Almost twenty years after my first encounter with DiY, I attended an old school festival in Cornwall. I knew that some of the DiY DJs would be playing but I didn’t expect them to have the legendary Black Box rig in tow. I asked someone early on in the weekend whether they were the original speakers from the 1990s and they said no. Later on that night, an unmistakable wave of warm bass pummeled into my ribcage and I realised that it just had to be the same old rig, an observation later confirmed by someone else. I have to admit that I was a tiny bit disappointed they weren’t playing the old records. I’d still love to hear them playing some classics, but having said that, they’re probably sick to the back teeth of hearing them!

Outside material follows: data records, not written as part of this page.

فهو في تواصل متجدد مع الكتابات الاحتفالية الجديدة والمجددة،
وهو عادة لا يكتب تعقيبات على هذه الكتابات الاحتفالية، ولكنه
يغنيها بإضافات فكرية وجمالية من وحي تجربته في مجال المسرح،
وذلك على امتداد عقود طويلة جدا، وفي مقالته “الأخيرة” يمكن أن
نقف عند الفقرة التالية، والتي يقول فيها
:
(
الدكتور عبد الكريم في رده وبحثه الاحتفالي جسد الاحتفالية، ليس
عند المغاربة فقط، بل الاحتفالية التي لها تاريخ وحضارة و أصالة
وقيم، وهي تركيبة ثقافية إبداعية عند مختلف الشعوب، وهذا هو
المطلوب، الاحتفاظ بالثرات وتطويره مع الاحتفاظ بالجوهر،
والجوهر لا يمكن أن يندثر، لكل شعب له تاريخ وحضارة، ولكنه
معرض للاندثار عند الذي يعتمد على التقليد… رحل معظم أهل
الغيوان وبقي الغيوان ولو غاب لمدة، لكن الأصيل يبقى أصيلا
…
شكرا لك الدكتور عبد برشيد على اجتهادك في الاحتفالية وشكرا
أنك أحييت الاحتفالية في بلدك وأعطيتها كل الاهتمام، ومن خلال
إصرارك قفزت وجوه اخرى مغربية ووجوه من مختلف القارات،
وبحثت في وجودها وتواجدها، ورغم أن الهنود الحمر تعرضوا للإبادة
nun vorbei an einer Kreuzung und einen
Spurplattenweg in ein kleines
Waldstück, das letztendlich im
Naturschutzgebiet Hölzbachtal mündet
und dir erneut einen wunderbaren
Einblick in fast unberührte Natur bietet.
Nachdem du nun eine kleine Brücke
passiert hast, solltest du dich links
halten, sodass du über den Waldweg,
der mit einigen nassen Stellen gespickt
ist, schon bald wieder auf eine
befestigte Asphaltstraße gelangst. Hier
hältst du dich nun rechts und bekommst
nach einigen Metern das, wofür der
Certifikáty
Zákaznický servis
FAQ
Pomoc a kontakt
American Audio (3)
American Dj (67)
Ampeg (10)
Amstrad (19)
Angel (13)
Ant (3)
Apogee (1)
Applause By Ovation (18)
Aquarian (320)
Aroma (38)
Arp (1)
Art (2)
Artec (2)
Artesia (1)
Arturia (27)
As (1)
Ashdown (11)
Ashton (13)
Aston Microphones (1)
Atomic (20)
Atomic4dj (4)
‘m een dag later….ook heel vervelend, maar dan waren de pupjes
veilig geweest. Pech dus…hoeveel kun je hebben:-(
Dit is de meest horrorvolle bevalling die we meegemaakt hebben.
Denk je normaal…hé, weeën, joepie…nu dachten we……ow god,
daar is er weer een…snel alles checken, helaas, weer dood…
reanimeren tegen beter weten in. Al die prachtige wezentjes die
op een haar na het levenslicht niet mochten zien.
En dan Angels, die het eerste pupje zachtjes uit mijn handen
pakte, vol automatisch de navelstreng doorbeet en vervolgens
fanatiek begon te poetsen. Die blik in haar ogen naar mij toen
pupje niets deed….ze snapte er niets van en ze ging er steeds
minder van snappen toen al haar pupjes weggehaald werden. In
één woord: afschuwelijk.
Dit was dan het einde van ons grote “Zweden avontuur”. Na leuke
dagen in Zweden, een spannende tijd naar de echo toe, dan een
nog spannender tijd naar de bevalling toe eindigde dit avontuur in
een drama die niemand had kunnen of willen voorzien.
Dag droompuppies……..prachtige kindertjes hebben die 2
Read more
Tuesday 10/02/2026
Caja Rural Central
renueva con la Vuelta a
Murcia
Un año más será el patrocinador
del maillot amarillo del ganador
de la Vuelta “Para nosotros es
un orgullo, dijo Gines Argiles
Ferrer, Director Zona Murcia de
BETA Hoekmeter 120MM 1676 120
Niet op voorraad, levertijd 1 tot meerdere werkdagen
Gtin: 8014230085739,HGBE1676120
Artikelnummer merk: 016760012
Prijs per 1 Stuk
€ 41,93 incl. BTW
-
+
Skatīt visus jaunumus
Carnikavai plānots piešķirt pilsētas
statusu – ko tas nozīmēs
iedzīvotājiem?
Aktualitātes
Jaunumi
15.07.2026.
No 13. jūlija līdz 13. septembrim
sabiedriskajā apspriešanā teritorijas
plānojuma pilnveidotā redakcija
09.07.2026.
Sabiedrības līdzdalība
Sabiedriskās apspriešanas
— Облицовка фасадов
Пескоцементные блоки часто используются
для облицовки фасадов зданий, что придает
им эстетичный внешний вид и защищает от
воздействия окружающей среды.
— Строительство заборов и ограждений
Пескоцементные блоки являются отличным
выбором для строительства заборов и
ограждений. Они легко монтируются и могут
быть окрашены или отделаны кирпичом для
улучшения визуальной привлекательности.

I disagree somewhat with a handful of Harrison’s views, one of which is his take on what a free party is. As a part of his argument he explains that some have held that the first free parties were ‘conventional club nights’; it would be interesting to know who proposed this misguided notion. As for his own points, I can see no reason why ‘events for which no payment were demanded’ could not be considered as being among the first free parties to take place, provided they are unlicensed, for instance the first Hedonism event. Even though there were ‘four walls [and] security’ the licensing authorities had no idea of its existence and it certainly didn’t end at 2 in the morning. Contrary to what Harrison suggests, many free parties (including some of DiY’s) happened indoors, although of course it is worth noting the significant difference in atmosphere as opposed to an outdoor party under the stars, or one in a tent or under a tarp. Contrary to his suggestion, security was of course present at many free parties, although no-one would have called it that, and often the arrangements were made far more informally and much less visibly than at paid events.

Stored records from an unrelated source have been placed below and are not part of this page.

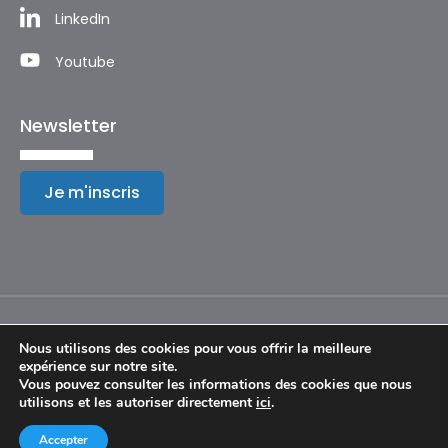
LinkedIn
Youtube
Newsletter
Je m'inscris
Nous utilisons des cookies pour vous offrir la meilleure
expérience sur notre site.
Mentions légales
Vous pouvez consulter les informations des cookies que nous
utilisons et les autoriser directement
ici
.
© Copyright 2024 – Festival International de Géographie
Accepter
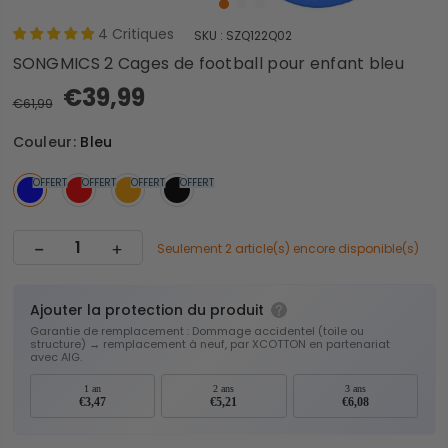
4
Critiques
SKU :
SZQ122Q02
SONGMICS 2 Cages de football pour enfant bleu
€39,99
€61,99
Couleur:
Bleu
OFFERT
OFFERT
OFFERT
OFFERT
Seulement 2 article(s) encore disponible(s)
Ajouter la protection du produit
Garantie de remplacement : Dommage accidentel (toile ou
structure) → remplacement à neuf, par XCOTTON en partenariat
avec AIG.
1 an
2 ans
3 ans
€3,47
€5,21
€6,08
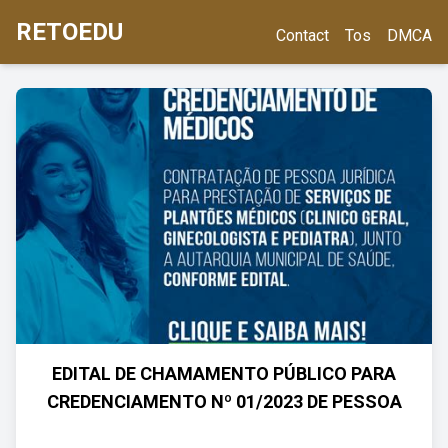
RETOEDU
Contact
Tos
DMCA
EDITAL DE CHAMAMENTO PÚBLICO PARA
CREDENCIAMENTO Nº 01/2023 DE PESSOA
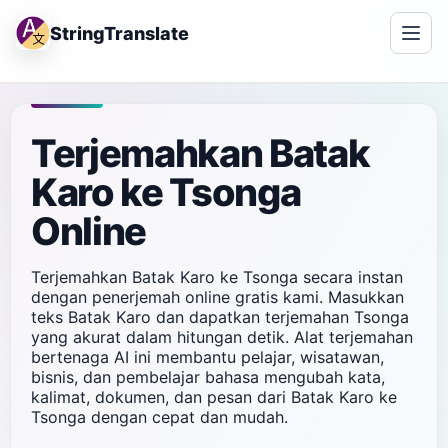
StringTranslate
Terjemahkan Batak
Karo ke Tsonga
Online
Terjemahkan Batak Karo ke Tsonga secara instan
dengan penerjemah online gratis kami. Masukkan
teks Batak Karo dan dapatkan terjemahan Tsonga
yang akurat dalam hitungan detik. Alat terjemahan
bertenaga AI ini membantu pelajar, wisatawan,
bisnis, dan pembelajar bahasa mengubah kata,
kalimat, dokumen, dan pesan dari Batak Karo ke
Tsonga dengan cepat dan mudah.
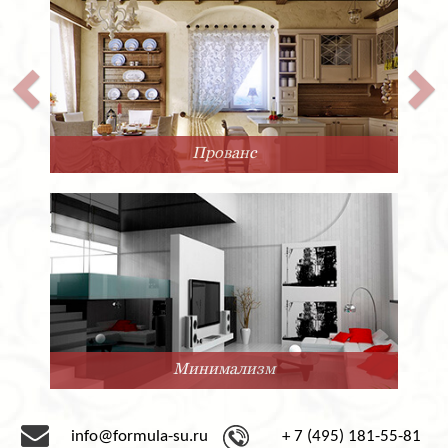
Прованс
Минимализм
info@formula-su.ru
+ 7 (495) 181-55-81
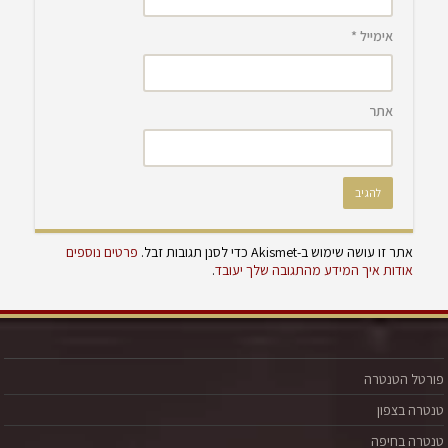
אימייל
*
אתר
אתר זו עושה שימוש ב-Akismet כדי לסנן תגובות זבל.
פרטים נוספים
אודות איך המידע מהתגובה שלך יעובד
.
פורטל הטנטרה
טנטרה בצפון
טנטרה בחיפה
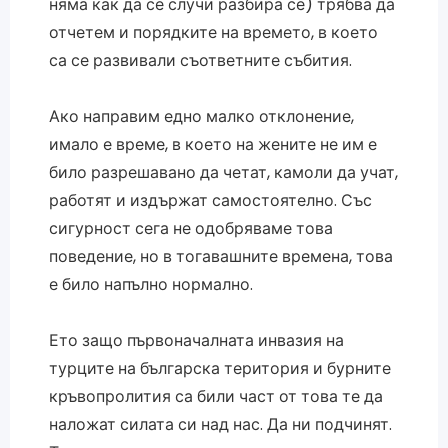
няма как да се случи разбира се) трябва да
отчетем и порядките на времето, в което
са се развивали съответните събития.
Ако направим едно малко отклонение,
имало е време, в което на жените не им е
било разрешавано да четат, камоли да учат,
работят и издържат самостоятелно. Със
сигурност сега не одобряваме това
поведение, но в тогавашните времена, това
е било напълно нормално.
Ето защо първоначалната инвазия на
турците на българска територия и бурните
кръвопролития са били част от това те да
наложат силата си над нас. Да ни подчинят.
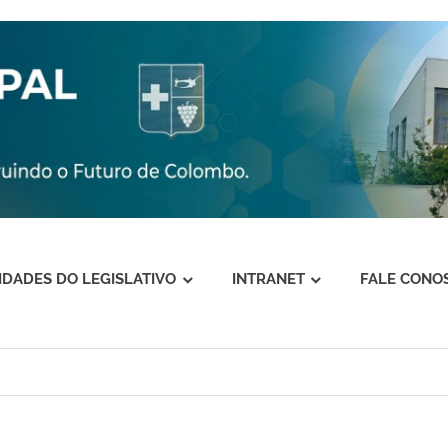
VIDADES DO LEGISLATIVO
INTRANET
FALE CONO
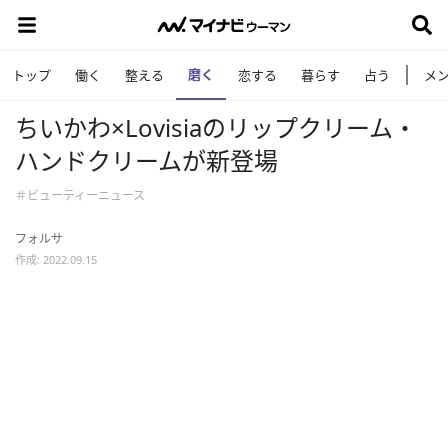
磨く
トップ
働く
整える
恋する
暮らす
占う
メ
ちいかわ×Lovisiaのリップクリーム・
ハンドクリームが新登場
＃ビューティーニュース
フォルサ
作成: 2022.09.15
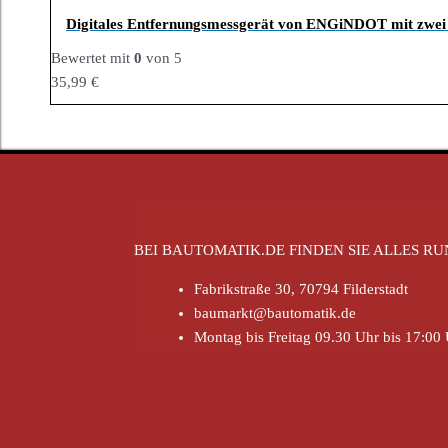
Digitales Entfernungsmessgerät von ENGiNDOT mit zwei
Bewertet mit
0
von 5
35,99
€
BEI BAUTOMATIK.DE FINDEN SIE ALLES 
Fabrikstraße 30, 70794 Filderstadt
baumarkt@bautomatik.de
Montag bis Freitag 09.30 Uhr bis 17:00 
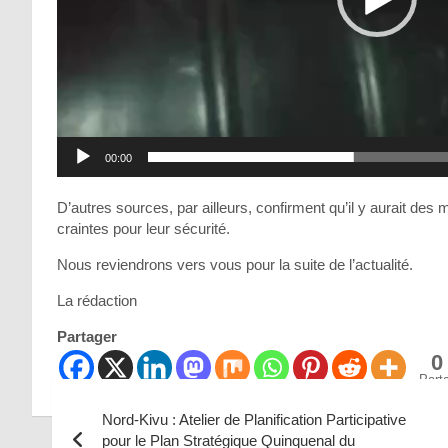
00:00
D’autres sources, par ailleurs, confirment qu’il y aurait des 
craintes pour leur sécurité.
Nous reviendrons vers vous pour la suite de l’actualité.
La rédaction
Partager
0
Part
Nord-Kivu : Atelier de Planification Participative
pour le Plan Stratégique Quinquenal du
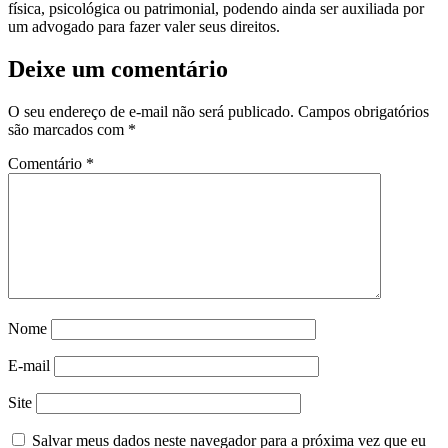
física, psicológica ou patrimonial, podendo ainda ser auxiliada por
um advogado para fazer valer seus direitos.
Deixe um comentário
O seu endereço de e-mail não será publicado.
Campos obrigatórios
são marcados com
*
Comentário
*
Nome
E-mail
Site
Salvar meus dados neste navegador para a próxima vez que eu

Harrison is right though in suggesting that the ‘free’ in free parties connects them to the past in that they are outgrowths of the seventies free festival movement. The surprisingly widely circulated position that a free party is only a proper free party if it is connected to travellers is thankfully not one expressed in Dreaming. Although there were of course many of this type that DiY and their cohorts were involved in, this is certainly not the only formula.
However, as a free party historian who made one ill-fated attempt to start a soundsystem compared to someone who founded and helped to run one for decades, our perspectives are obviously going to differ, and that’s absolutely fine, inevitable, even! I neglected my monitors somewhat, birds nested in them after I abandoned them in a friend’s woodshed.
So what’s the winning formula for a free party? That’s complicated and outside the remit of this review, but something I’d like to add is that it’s not about how large the parties were. This is something I have believed for a long time, and it’s great to see Harrison agreeing. Some people think it is about size, but it really, really isn’t: ‘At the end of the day, it matters not about the size of the party, it is the vibe that is all-important’. The best nights of my life have been spent in the company of a mere barnful of fellow ravers. That, dear reader, is all you need.